Putin approves new foreign policy, “Russian World”

Source: Hot Air

Unlike the rest of the battlefield news coming out of Russia and Ukraine this summer, today’s story seems rather low-key. But it’s still worth keeping in mind because it very likely speaks to the thinking of Vladimir Putin and what the Kremlin’s long-term aspirations may actually be. Yesterday, Putin signed off on a new foreign policy “clarification” for Russia. This one stresses the importance of recognizing the “Russian World.” It doesn’t refer to Russia dominating the entire globe, or at least not yet. But it describes Russia as being larger than its current borders. The so-called “Russian” world includes any places where people are still predominantly of Russian ancestry and still speak the Russian language and maintain their ancestral culture. Unsurprisingly, that would include the eastern Donbas region of Ukraine, but there are other places Putin has his eye on as well. (Reuters)

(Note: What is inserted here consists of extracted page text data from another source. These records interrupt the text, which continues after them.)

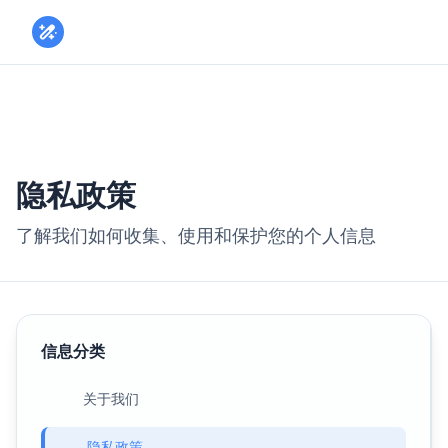
Toggle
隐私政策
了解我们如何收集、使用和保护您的个人信息
信息分类
关于我们
隐私政策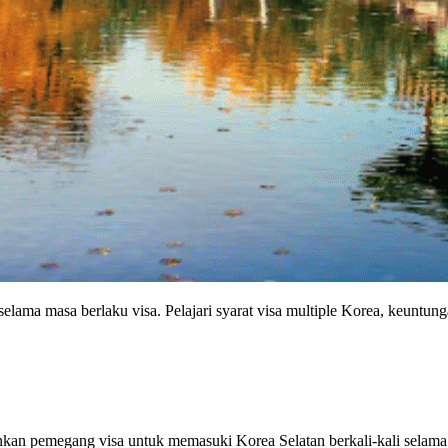
ama masa berlaku visa. Pelajari syarat visa multiple Korea, keuntungan
an pemegang visa untuk memasuki Korea Selatan berkali-kali selama mas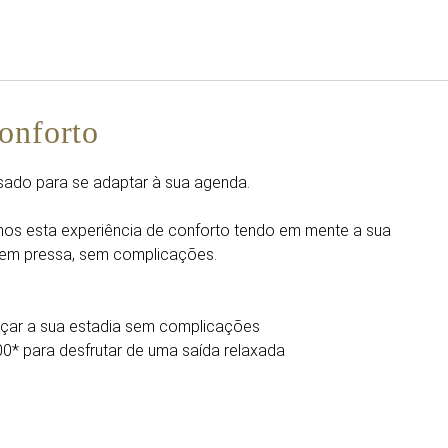
Português
Iniciar sessão no Star Trave
onforto
nsado para se adaptar à sua agenda.
mos esta experiência de conforto tendo em mente a sua
Sem pressa, sem complicações.
eçar a sua estadia sem complicações
00* para desfrutar de uma saída relaxada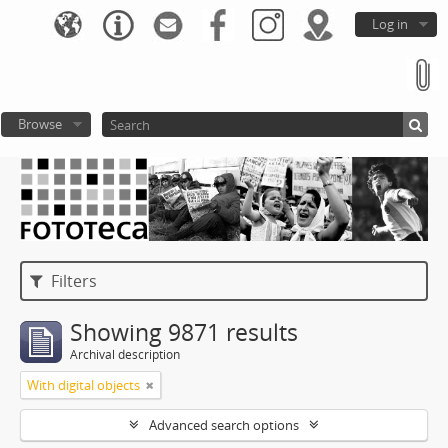
Log in
Browse
Filters
Showing 9871 results
Archival description
With digital objects
Advanced search options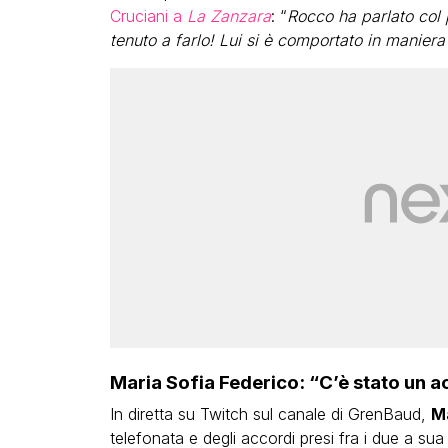
Cruciani a
La Zanzara
: “
Rocco ha parlato col 
tenuto a farlo! Lui si è comportato in maniera 
Maria Sofia Federico: “C’è stato un a
In diretta su Twitch sul canale di GrenBaud,
Ma
telefonata e degli accordi presi fra i due a sua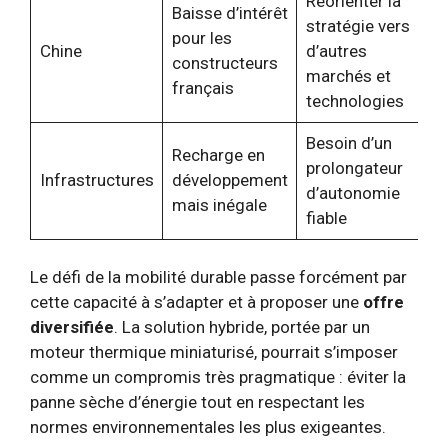
Réorienter la
Baisse d’intérêt
stratégie vers
pour les
Chine
d’autres
constructeurs
marchés et
français
technologies
Besoin d’un
Recharge en
prolongateur
Infrastructures
développement
d’autonomie
mais inégale
fiable
Le défi de la mobilité durable passe forcément par
cette capacité à s’adapter et à proposer une
offre
diversifiée
. La solution hybride, portée par un
moteur thermique miniaturisé, pourrait s’imposer
comme un compromis très pragmatique : éviter la
panne sèche d’énergie tout en respectant les
normes environnementales les plus exigeantes.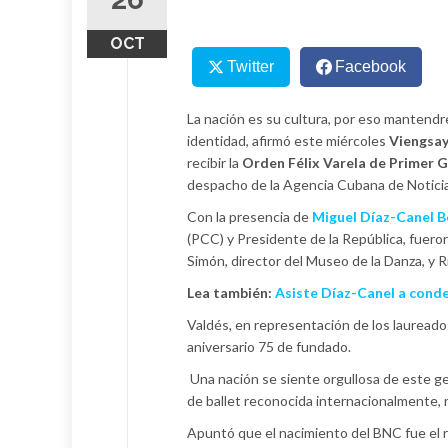
OCT
Twitter
Facebook
La nación es su cultura, por eso mantend
identidad, afirmó este miércoles
Viengsay
recibir la
Orden Félix Varela de Primer 
despacho de la Agencia Cubana de Notici
Con la presencia de
Miguel Díaz-Canel 
(PCC) y Presidente de la República, fuer
Simón, director del Museo de la Danza, y R
Lea también:
Asiste Díaz-Canel a conde
Valdés, en representación de los laureados
aniversario 75 de fundado.
Una nación se siente orgullosa de este ge
de ballet reconocida internacionalmente, re
Apuntó que el nacimiento del BNC fue el r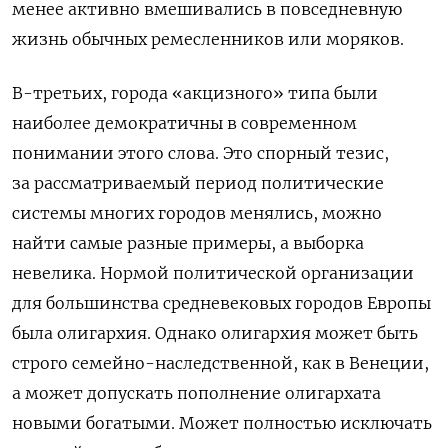
менее активно вмешивались в повседневную
жизнь обычных ремесленников или моряков.
В-третьих, города «акцизного» типа были
наиболее демократичны в современном
понимании этого слова. Это спорный тезис,
за рассматриваемый период политические
системы многих городов менялись, можно
найти самые разные примеры, а выборка
невелика. Нормой политической организации
для большинства средневековых городов Европы
была олигархия. Однако олигархия может быть
строго семейно-наследственной, как в Венеции,
а может допускать пополнение олигархата
новыми богатыми. Может полностью исключать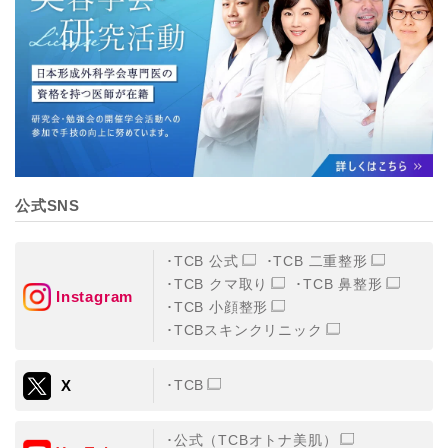
【個人情報の管理体制について】
TCBグループは、取り扱う個人情報を、厳正な管理の下
に蓄積・保管し、当該個人情報への不正アクセス・紛
失・破壊・改ざんおよび漏洩等を防止するため、必要か
つ適切な組織的・人的・物理的・技術的防御措置を講じ
ます。
【個人情報の共同利用について】
TCBグループは、【利用目的】達成に必要な範囲で、取
得情報を共同して利用することがあります。
なお、共同利用にあたっては、一般社団法人メディカル
アライアンスが個人情報の管理について責任を有しま
公式SNS
す。
東京都港区西新橋3-25-33 フロンティア御成門7F
一般社団法人メディカルアライアンス
TCB 公式
TCB 二重整形
代表電話番号03-6459-0169
TCB クマ取り
TCB 鼻整形
Instagram
TCB 小顔整形
①共同して利用される情報
TCBスキンクリニック
【取得する情報】に規定されている取得情報
X
TCB
②共同して利用する者の範囲
【基本理念】に規定するTCBグループ
公式（TCBオトナ美肌）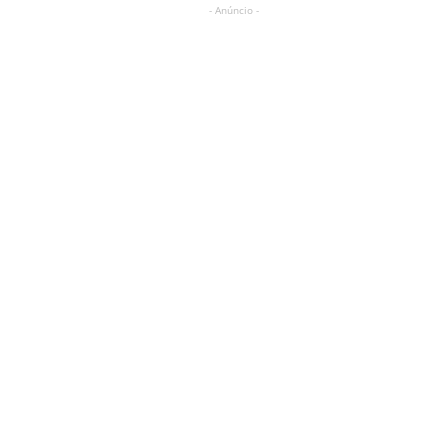
- Anúncio -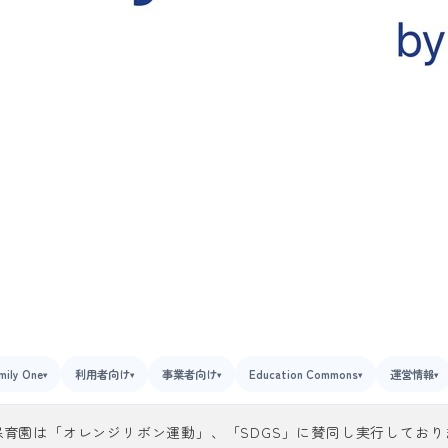
mily One
利用者向け
事業者向け
Education Commons
運営情報
▾
▾
▾
▾
▾
保育園は「オレンジリボン運動」、「SDGS」に賛同し実行しており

President Vladimir Putin on Monday approved a new foreign policy doctrine based around the concept of a “Russian World”, a notion that conservative ideologues have used to justify intervention abroad in support of Russian-speakers.

The 31-page “humanitarian policy”, published more than six months into the war in Ukraine, says Russia should “protect, safeguard and advance the traditions and ideals of the Russian World”.

While presented as a kind of soft power strategy, it enshrines in official policy ideas around Russian politics and religion that some hardliners have used to justify Moscow’s occupation of parts of Ukraine and support for breakaway pro-Russian entities in the east of the country.

In the document, Putin makes multiple references to “our compatriots living abroad,” and the need to ensure the maintenance of their rights and the “preservation of their Russian cultural identity.” Most of you likely won’t require a translator to see what he’s saying. Putin is talking about the former Soviet Union.

It’s estimated that there were roughly 25 million Russian-speaking people who found themselves in non-Russian countries after the collapse of the USSR. And even after all of these years, many of them likely still speak Russian and maintain some traditional aspects of Russian culture in their lives.

If Putin is suggesting that all of those people are somehow in need of Russian “protection” so they can preserve “their cultural identity,” then he is talking about a lot of people and a vast amount of real estate. Putin may be thinking that he can expand his ambitions once he has things locked down in the Donbas. Keep in mind that we’re talking about the formerly Russian communities in countries to the west of Russia’s current borders, including Belarus, Latvia, and Estonia. To the south, this doctrine might be applied to Georgia and a number of the “Stans.” (Kazahkstan, Uzbekistan, etc.)

If that did turn out to be the case, what would the western response be? Would we have to invite all of those nations to join NATO and/or the European Union? Will we wind up sending pallets loaded with billions of dollars in cash and weapons to all of them every month? It’s not as if there’s much left that we haven’t sanctioned, so Putin might not be dissuaded by the threats of additional economic warfare against his country.

The good news is that we probably won’t have to worry about that scenario for quite a while yet, if ever. It’s taking the Russian army a ridiculous amount of time, materials, and soldiers to battle the Ukrainian forces to what is increasingly looking like a standstill. The Russian army is a mess. So I doubt that Putin is seriously considering opening another front in this war against fresh forces any time soon.